** Opening RECORDED DATA block **

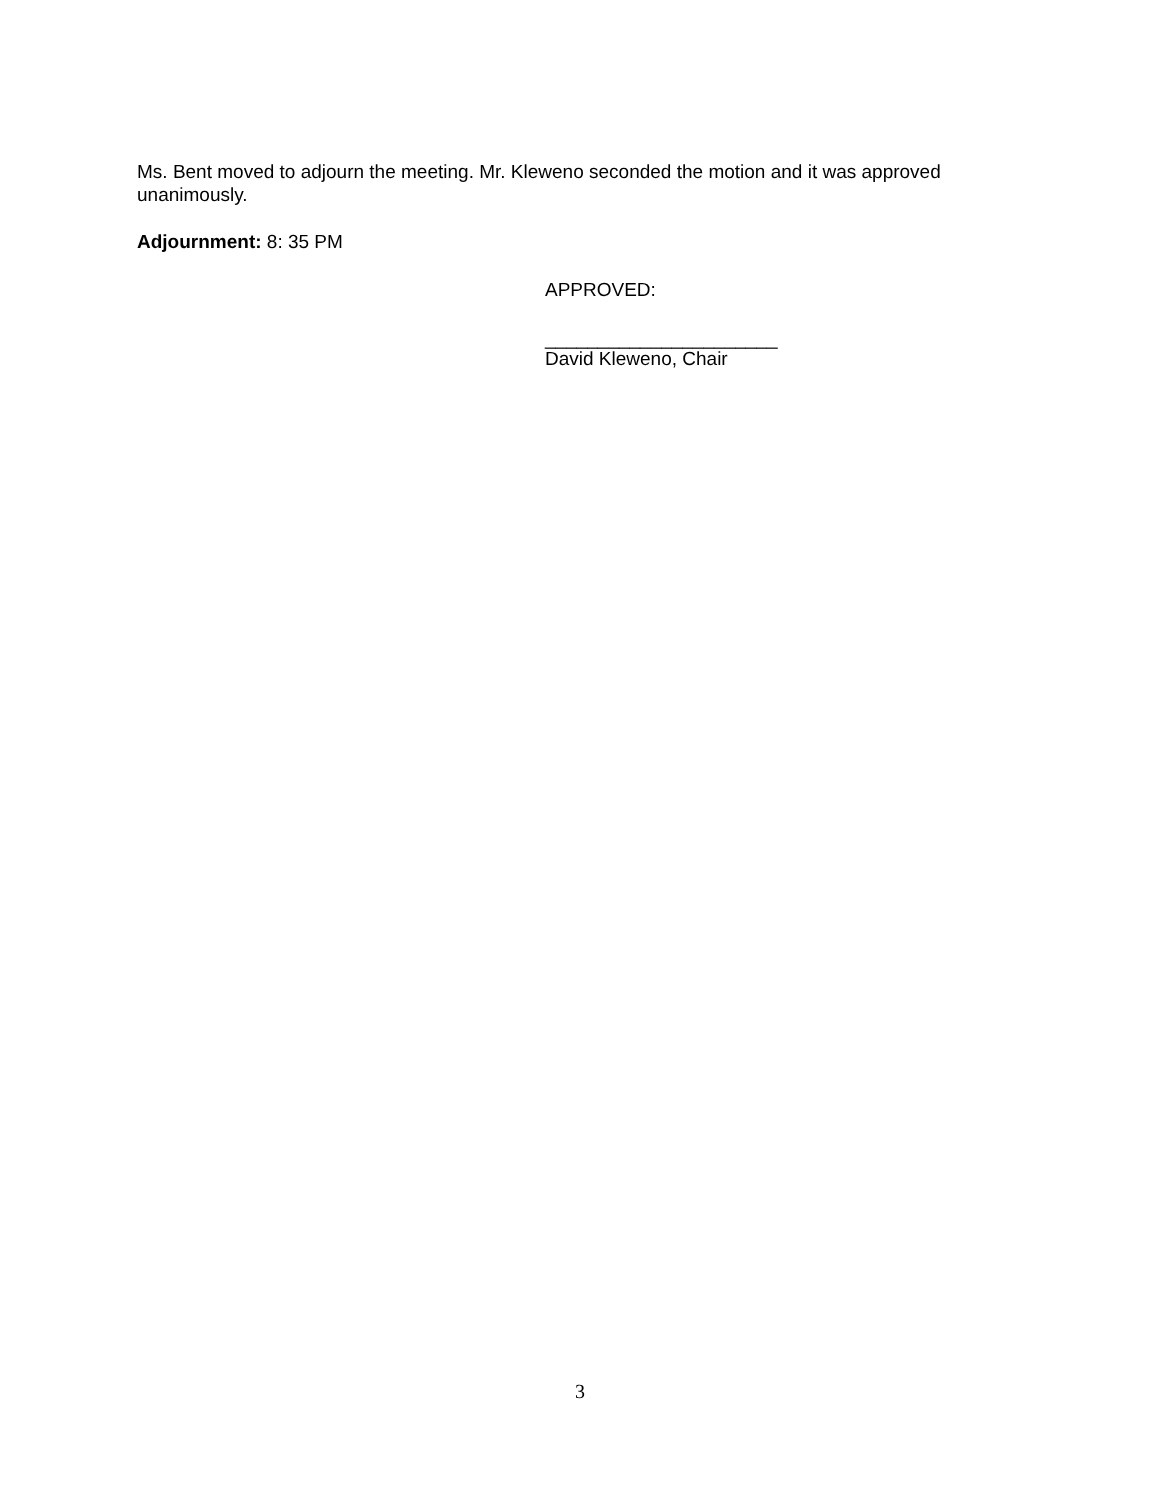Ms. Bent moved to adjourn the meeting. Mr. Kleweno seconded the motion and it was approved unanimously.
Adjournment: 8: 35 PM
APPROVED:
______________________
David Kleweno, Chair
3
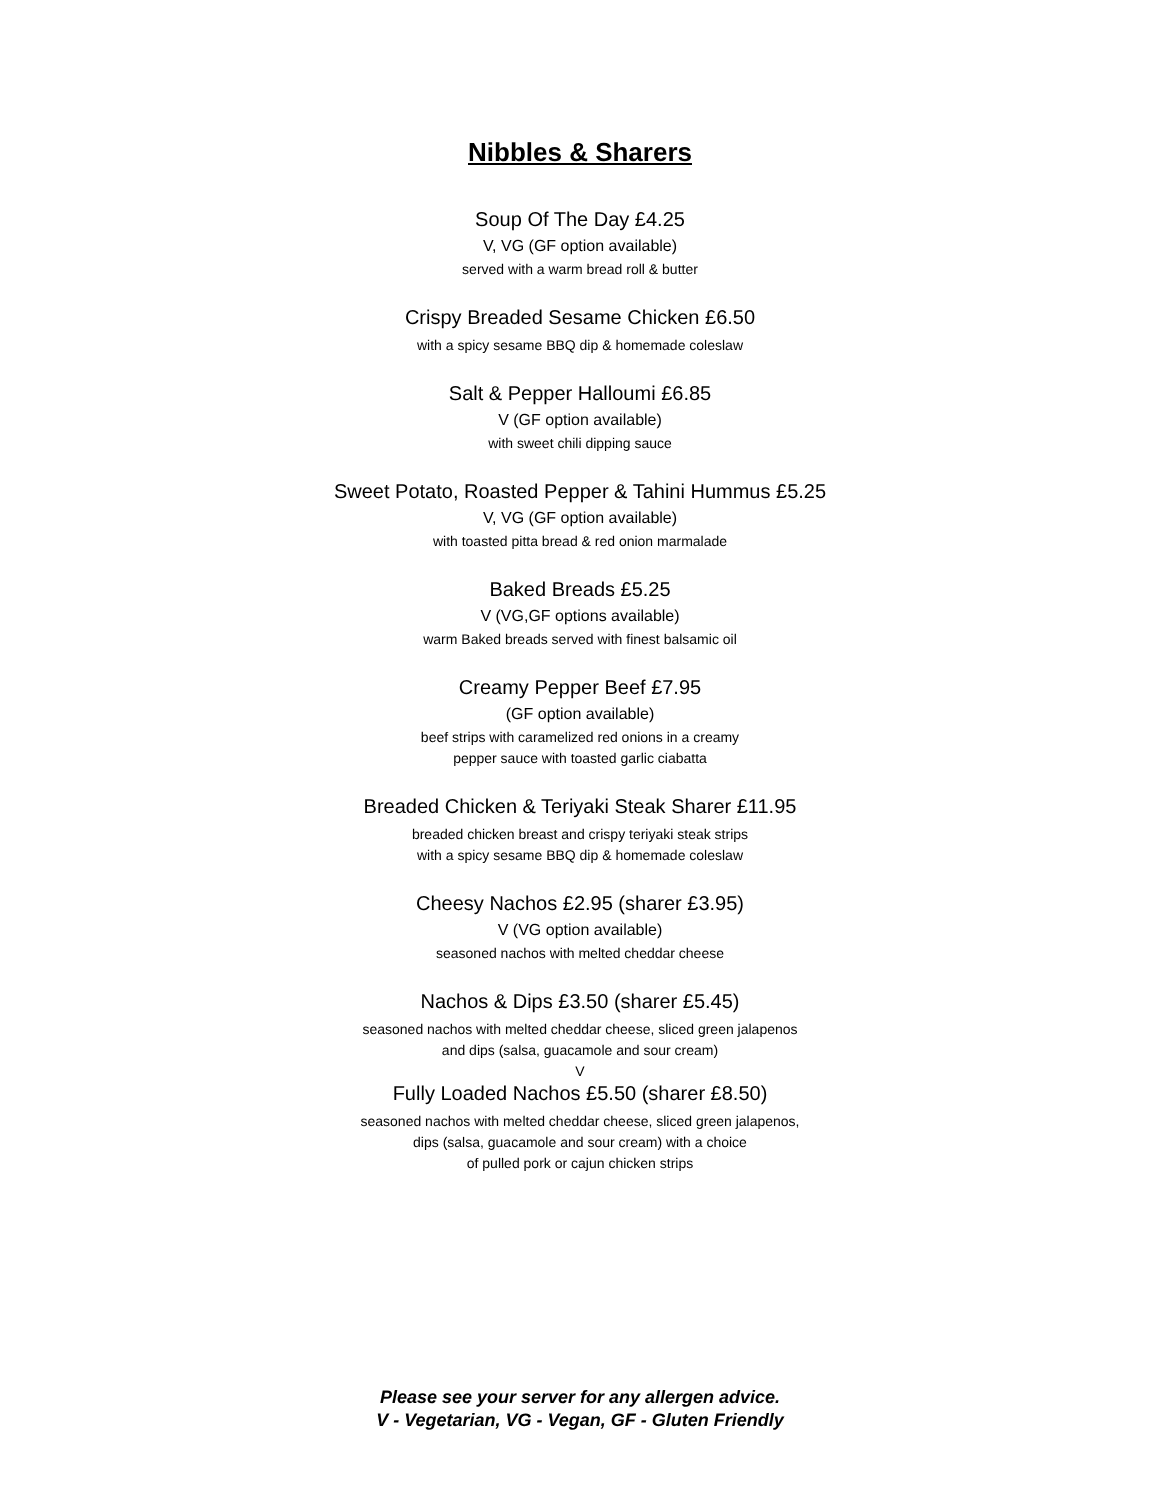Nibbles & Sharers
Soup Of The Day £4.25
V, VG (GF option available)
served with a warm bread roll & butter
Crispy Breaded Sesame Chicken £6.50
with a spicy sesame BBQ dip & homemade coleslaw
Salt & Pepper Halloumi £6.85
V (GF option available)
with sweet chili dipping sauce
Sweet Potato, Roasted Pepper & Tahini Hummus £5.25
V, VG (GF option available)
with toasted pitta bread & red onion marmalade
Baked Breads £5.25
V (VG,GF options available)
warm Baked breads served with finest balsamic oil
Creamy Pepper Beef £7.95
(GF option available)
beef strips with caramelized red onions in a creamy
pepper sauce with toasted garlic ciabatta
Breaded Chicken & Teriyaki Steak Sharer £11.95
breaded chicken breast and crispy teriyaki steak strips
with a spicy sesame BBQ dip & homemade coleslaw
Cheesy Nachos £2.95 (sharer £3.95)
V (VG option available)
seasoned nachos with melted cheddar cheese
Nachos & Dips £3.50 (sharer £5.45)
seasoned nachos with melted cheddar cheese, sliced green jalapenos
and dips (salsa, guacamole and sour cream)
V
Fully Loaded Nachos £5.50 (sharer £8.50)
seasoned nachos with melted cheddar cheese, sliced green jalapenos,
dips (salsa, guacamole and sour cream) with a choice
of pulled pork or cajun chicken strips
Please see your server for any allergen advice.
V - Vegetarian, VG - Vegan, GF - Gluten Friendly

** Closing RECORDED DATA block **

DIRECTIONS:
Beginning with the line that contains "pepper sauce with toasted garlic ciabatta", write out every line through the end of the entries above, exactly.

SOLUTION BELOW:
pepper sauce with toasted garlic ciabatta
Breaded Chicken & Teriyaki Steak Sharer £11.95
breaded chicken breast and crispy teriyaki steak strips
with a spicy sesame BBQ dip & homemade coleslaw
Cheesy Nachos £2.95 (sharer £3.95)
V (VG option available)
seasoned nachos with melted cheddar cheese
Nachos & Dips £3.50 (sharer £5.45)
seasoned nachos with melted cheddar cheese, sliced green jalapenos
and dips (salsa, guacamole and sour cream)
V
Fully Loaded Nachos £5.50 (sharer £8.50)
seasoned nachos with melted cheddar cheese, sliced green jalapenos,
dips (salsa, guacamole and sour cream) with a choice
of pulled pork or cajun chicken strips
Please see your server for any allergen advice.
V - Vegetarian, VG - Vegan, GF - Gluten Friendly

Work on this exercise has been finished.